Ten years of age and all I can fathom are toys. Boxes upon boxes upon boxes, and no toys can be found. The heat is almost too much for my little bathing suit clad body to take. Every new box holds incredible promise; navigating each sticky piece of tape without my stuffed animals, without My Pretty Pony crushes my juvenile spirit. Leaving the box-swallowed room, I enter my parched paradise.
Surveying my exotic surroundings, it begins to sink in that I am really in Nicaragua. With an increasingly familiar Latin taste, it feels more like my last home, Guatemala, than my first home, Pennsylvania. Here, my grandmother is not making fruit salad in the kitchen anymore; she is in an air-conditioned bedroom with Alzheimer’s disease, exploring the world of Spanish Wheel of Fortune re-runs. My father is making everyone happy in a clothing factory, because he is the sweet, perfect father.
Wiping sweat from my forehead, I smell food. This food it is not pleasing to my palate. The woman cooking it only knows how to cook with outside fires—not ovens. My mother gently reminds her that black beans do not have to be served with every meal. My sister, fourteen, is following me discreetly to ensure my safety in this new world.

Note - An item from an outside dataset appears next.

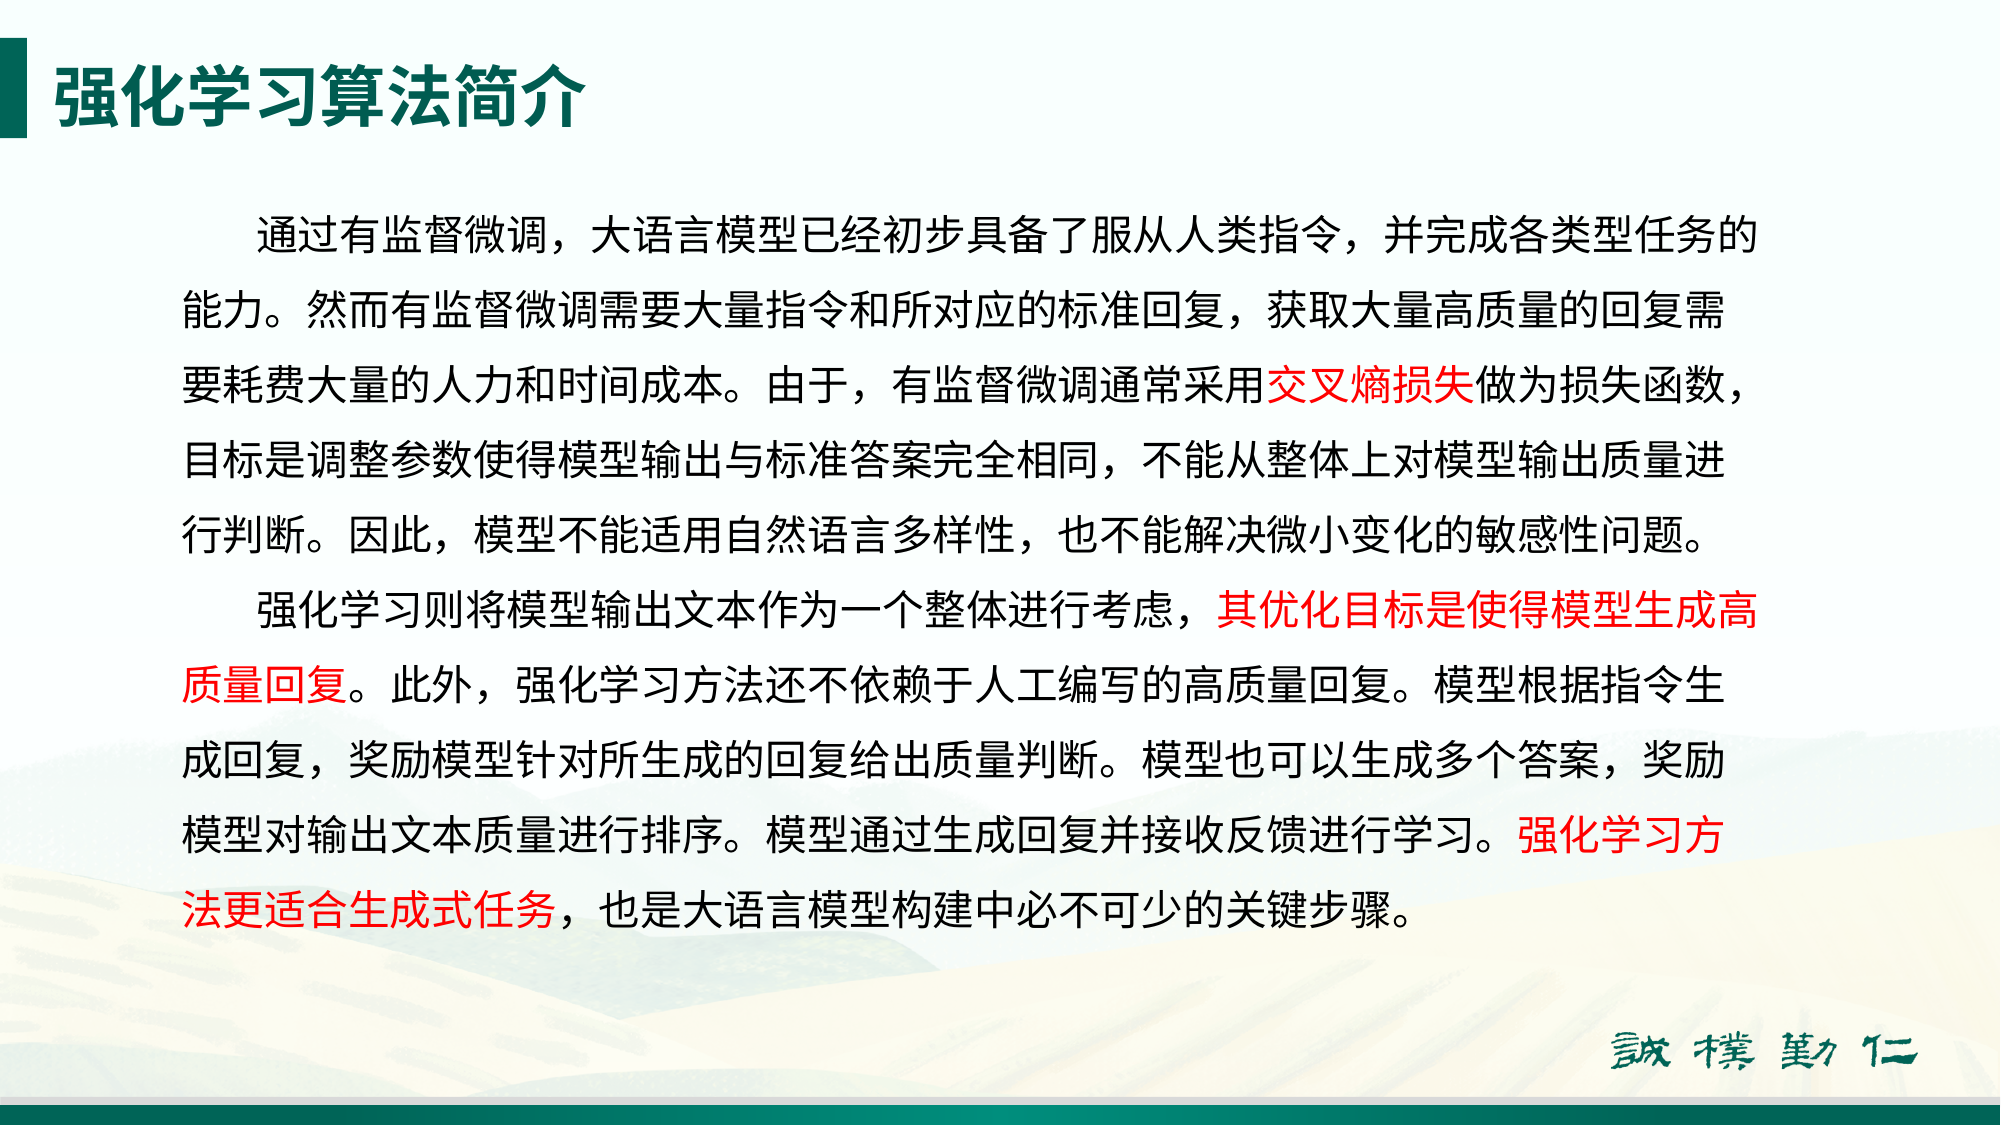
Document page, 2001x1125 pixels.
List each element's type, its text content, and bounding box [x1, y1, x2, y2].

picture [1611, 1017, 1918, 1084]
text_box 强化学习算法简介 [38, 56, 603, 143]
text_box 通过有监督微调，大语言模型已经初步具备了服从人类指令，并完成各类型任务的能力。然而有监督微调需要大量指令和所对应的标准回复，获取大量高质量的回复需要耗费大量的人力和时间成本。由于，有监督微调通常采用交叉熵损失做为损失函数，目标是调整参数使得模型输出与标准答案完全相同，不能从整体上对模型输出质量进行判断。因此，模型不能适用自然语言多样性，也不能解决微小变化的敏感性问题。 强化学习则将模型输出文本作为一个整体进行考虑，其优化目标是使得模型生成高质量回复。此外，强化学习方法还不依赖于人工编写的高质量回复。模型根据指令生成回复，奖励模型针对所生成的回复给出质量判断。模型也可以生成多个答案，奖励模型对输出文本质量进行排序。模型通过生成回复并接收反馈进行学习。强化学习方法更适合生成式任务，也是大语言模型构建中必不可少的关键步骤。 [166, 176, 1781, 941]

While exploring my new abode, I discover a circular fountain at the core of a beautiful garden. The fountain is pleading with me to partake in its jubilant dance. The fountain, sadly, is empty, but I remedy its dry and hot stone interior with the promise of water from a nearby hose. The water filling the fountain becomes a whirling cure for the sultriness of the day. I check on the height of the newly created pool approximately every 20 seconds. The first time I check my knuckles are covered with cooling water. By the 15th time, it has reached my elbow and my excitement overflows.
The water that runs from the end of the green hose fills the placid stone pool. I play a game of pretend—the hose becomes a snake, its nozzle hissing and its green scales growing wet and slimy. Venom spitting, the snake is unstoppable to any common man! Secrets of the jungle are known only to me, and as I turn the nozzle, the fluid ceases.

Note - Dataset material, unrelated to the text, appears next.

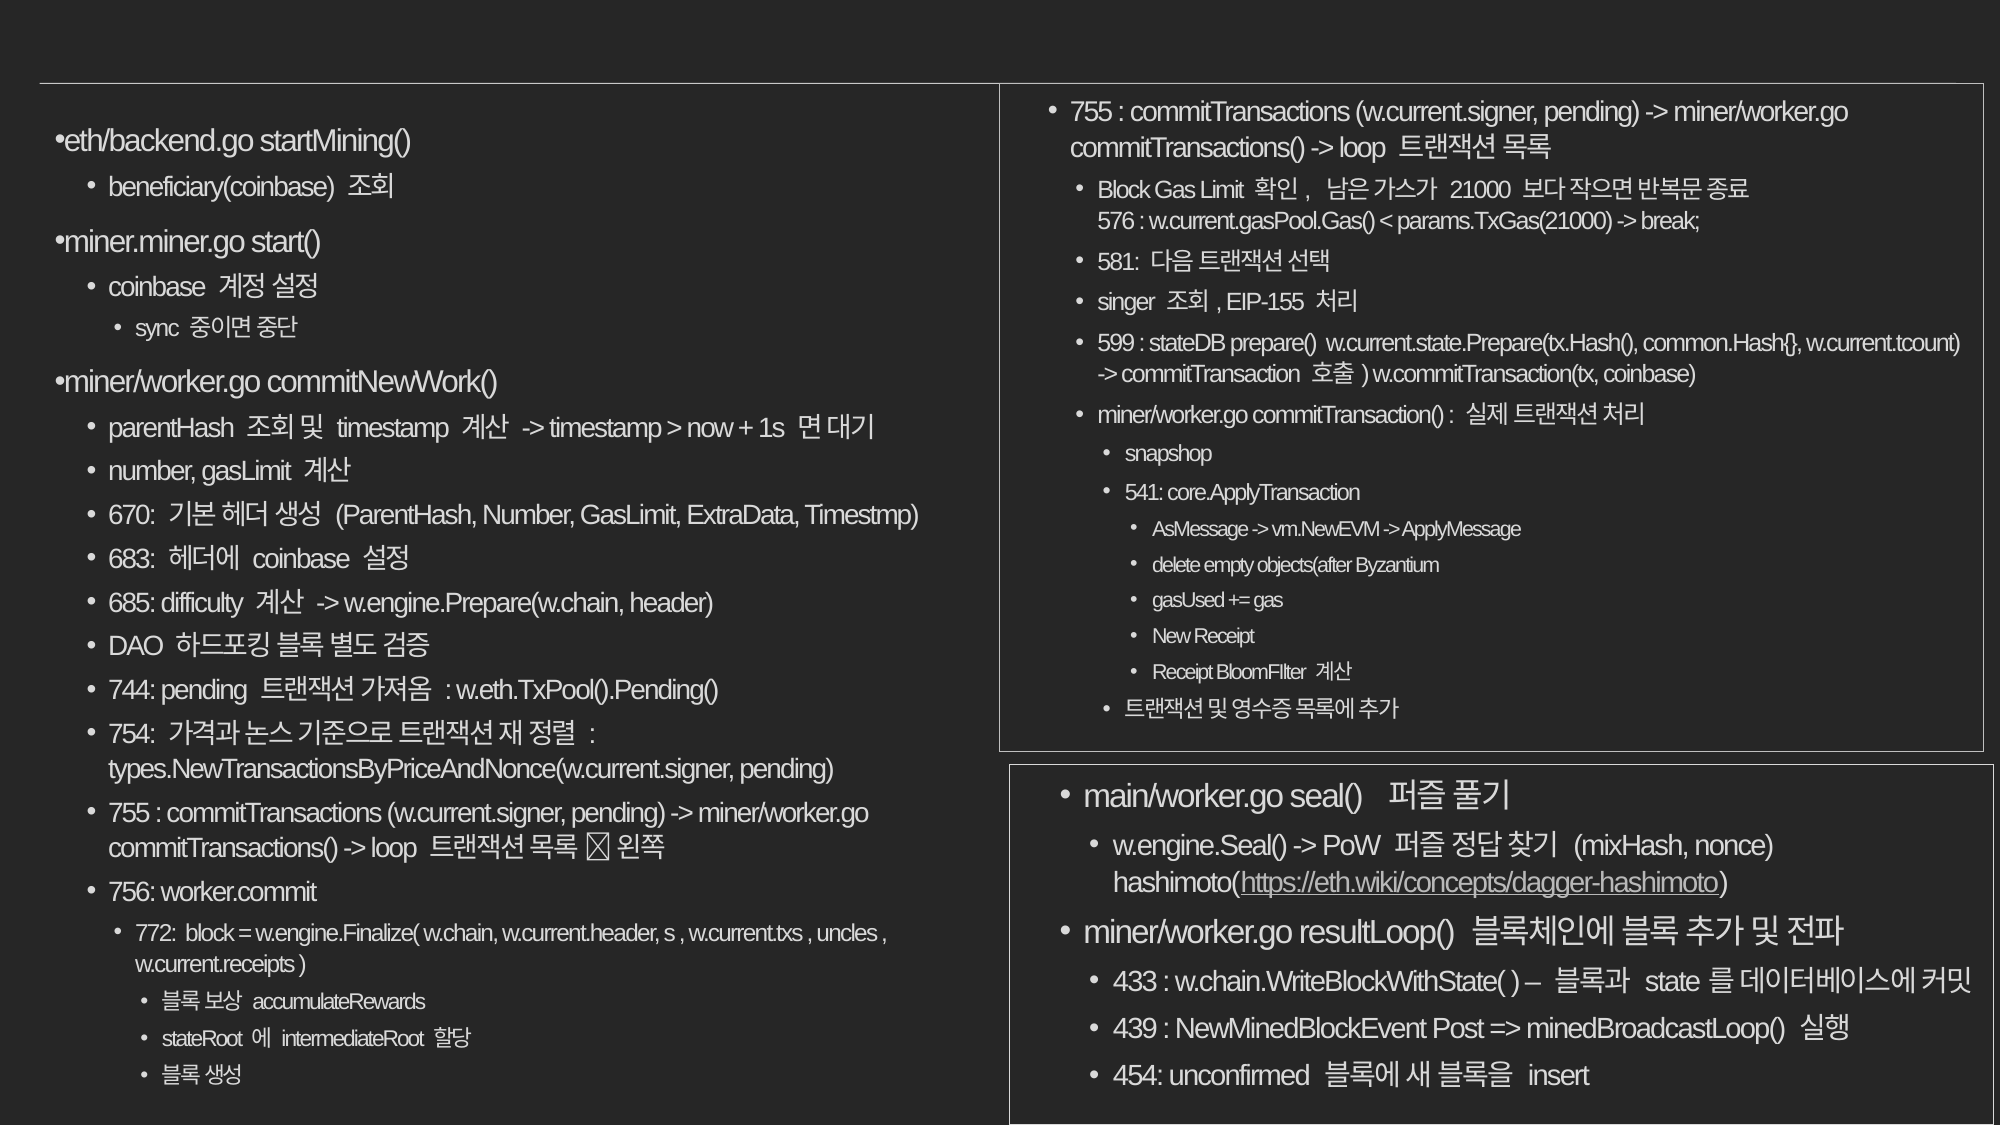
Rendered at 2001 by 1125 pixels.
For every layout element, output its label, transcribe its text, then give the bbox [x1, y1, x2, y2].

text_box main/worker.go seal() 퍼즐 풀기 w.engine.Seal() -> PoW 퍼즐 정답 찾기 (mixHash, nonce) hashimoto(https://eth.wiki/concepts/dagger-hashimoto) miner/worker.go resultLoop() 블록체인에 블록 추가 및 전파 433 : w.chain.WriteBlockWithState( ) – 블록과 state를 데이터베이스에 커밋 439 : NewMinedBlockEvent Post => minedBroadcastLoop() 실행 454: unconfirmed 블록에 새 블록을 insert [1009, 764, 1994, 1125]
text_box 755 : commitTransactions (w.current.signer, pending) -> miner/worker.go commitTransactions() -> loop 트랜잭션 목록 Block Gas Limit 확인, 남은 가스가 21000 보다 작으면 반복문 종료 576 : w.current.gasPool.Gas() < params.TxGas(21000) -> break; 581: 다음 트랜잭션 선택 singer 조회, EIP-155 처리 599 : stateDB prepare() w.current.state.Prepare(tx.Hash(), common.Hash{}, w.current.tcount) -> commitTransaction 호출) w.commitTransaction(tx, coinbase) miner/worker.go commitTransaction() : 실제 트랜잭션 처리 snapshop 541: core.ApplyTransaction AsMessage -> vm.NewEVM -> ApplyMessage delete empty objects(after Byzantium gasUsed += gas New Receipt Receipt BloomFIlter 계산 트랜잭션 및 영수증 목록에 추가 [999, 83, 1984, 752]
list eth/backend.go startMining() beneficiary(coinbase) 조회 miner.miner.go start() coinbase 계정 설정 sync 중이면 중단 miner/worker.go commitNewWork() parentHash 조회 및 timestamp 계산 -> timestamp > now + 1s 면 대기 number, gasLimit 계산 670: 기본 헤더 생성 (ParentHash, Number, GasLimit, ExtraData, Timestmp) 683: 헤더에 coinbase 설정 685: difficulty 계산 -> w.engine.Prepare(w.chain, header) DAO 하드포킹 블록 별도 검증 744: pending 트랜잭션 가져옴 : w.eth.TxPool().Pending() 754: 가격과 논스 기준으로 트랜잭션 재 정렬 : types.NewTransactionsByPriceAndNonce(w.current.signer, pending) 755 : commitTransactions (w.current.signer, pending) -> miner/worker.go commitTransactions() -> loop 트랜잭션 목록  왼쪽 756: worker.commit 772: block = w.engine.Finalize( w.chain, w.current.header, s , w.current.txs , uncles , w.current.receipts ) 블록 보상 accumulateRewards stateRoot 에 intermediateRoot 할당 블록 생성 [39, 110, 1024, 1106]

One toe at a time, my foot sweeps the top of the water, and I sit on the edge bracing myself for the moment that is inevitable. Overwhelmed by anticipation, I fully submerge myself in the fountain. The water eases the sweltering heat, and carries with it an almost baptismal like peace.
That afternoon of fountain dipping in Nicaragua is one of my fondest and most cherished memories of childhood. For a number of reasons, life changed after that dance in the fountain. My father died without warning only three days later and we left one foreign country filled with family to relocate to the United States. Life changed completely. When I recall the sleek, slippery, formfitting water, I feel alive, comforted, and innocent.